• _Dataset content_:
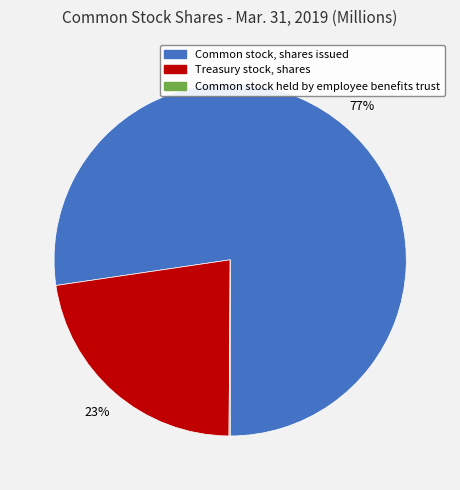

To the nearest percent, what is the difference between the largest and smallest slice percentages?

77%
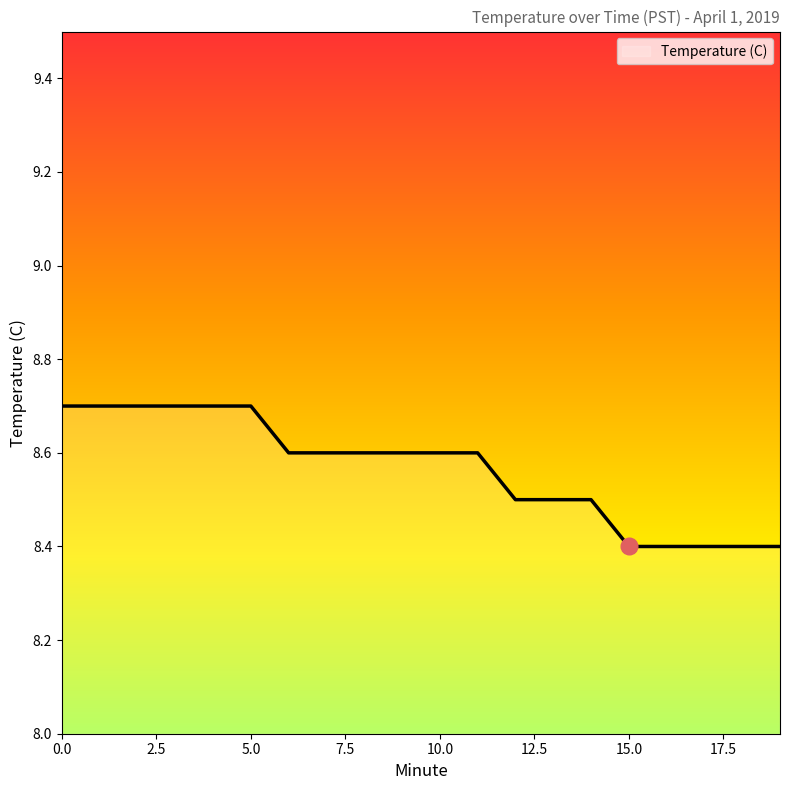

What is the maximum value shown in the chart?

8.7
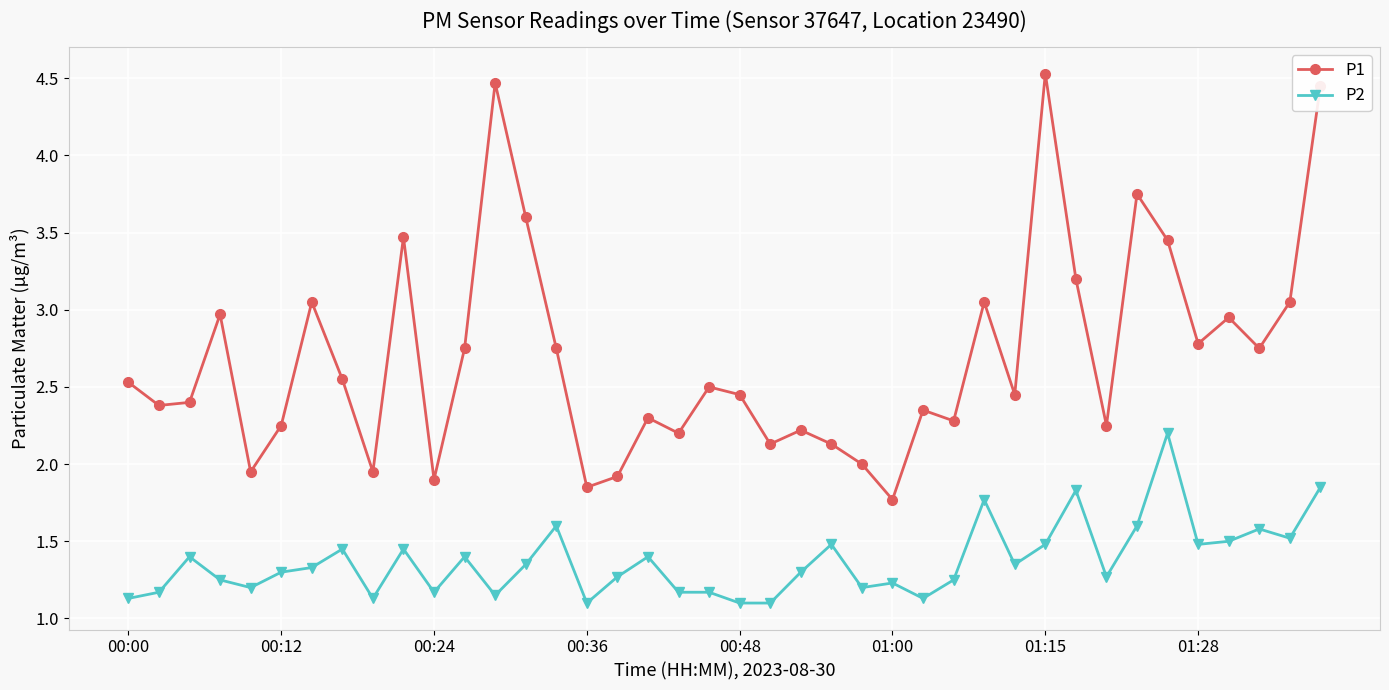

What is the value of the P1 point at the 14th from the left?

3.6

• _Task directions_: Output every item above word for word, leaving out the pictures.

• _Exercise solution_:
To the nearest percent, what is the difference between the largest and smallest slice percentages?

77%

What is the maximum value shown in the chart?

8.7

What is the value of the P1 point at the 14th from the left?

3.6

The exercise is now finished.